The National Database of Health Insurance Claims and Specific Health Checkups of Japan (NDB) is a comprehensive database containing health insurance claim information. The structure of the NDB complicates long-term cohorts for two main reasons. First, the NDB data are stored on a per-claim basis. Second, the NDB is a billing-focused record structure. Therefore, the objective of this study was to use ID0 to modify the data structure to allow for long-term cohorts, provided that the data volume is not increased and the runtime per data year is maintained within one month. The NDB uses two primary keys (ID1 and ID2) made from hash values that mask personally identifiable information. ID0 is our recently developed key from ID1 and ID2, which improves patient-matching efficiency with excellent long-term tracing performance. Our study used claim data with filing dates between April 2013 and March 2016 to trace hospitalizations of one month or longer, including outpatient care, in three steps. In Step 1, claims were transferred to a CD-record format.
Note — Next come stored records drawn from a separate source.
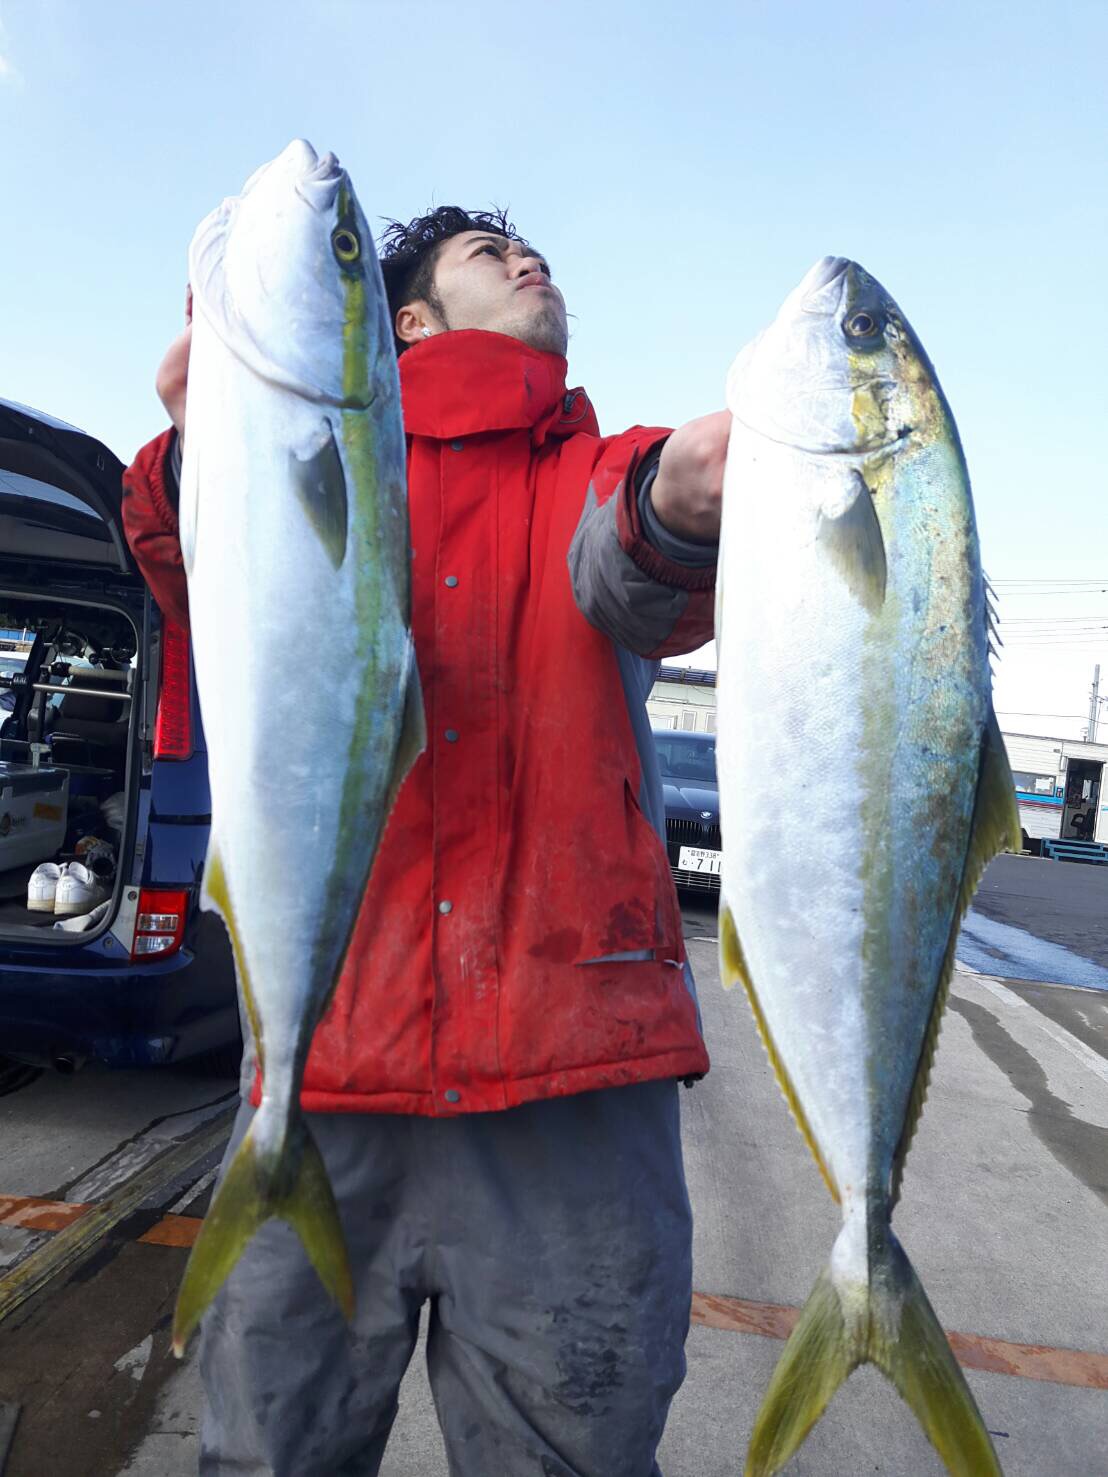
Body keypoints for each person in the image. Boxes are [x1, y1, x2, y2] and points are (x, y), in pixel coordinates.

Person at [121, 205, 728, 1477]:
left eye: (534, 251)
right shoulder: (316, 453)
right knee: (267, 1453)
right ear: (405, 320)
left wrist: (675, 507)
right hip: (331, 1069)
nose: (528, 259)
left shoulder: (600, 465)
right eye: (487, 255)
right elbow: (198, 577)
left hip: (573, 1072)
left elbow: (628, 572)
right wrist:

As some diagnosis procedure combination (DPC) claim records contain a mixture of overlapping comprehensive and piece-rate data, we sorted and reorganized them. In Step 2, pharmacy and medical outpatient claims were integrated using the ID0 key, the medical institution code for issuing a prescription, and the prescription issue date. In Step 3, the transferred data were combined and converted from consecutive hospitalization days into sequences based on ID0, the medical institution code, and hospital ward classification. Consequently, the size of the originally extracted comma-separated variable dataset for three years (approximately 10.5 TB) was reduced to an approximately 6 TB main database file that was usable for processing. The process took approximately three months. With similar conventional methods, the data size was 30 times larger, and it took more than seven months to process a year’s worth of data. In addition, to demonstrate the application of this method, we conducted a six-year mortality cohort for all Japanese citizens. Our technique makes it easy to perform follow-up and longitudinal cohort surveys while accurately tracing patient data in large-scale medical claims databases.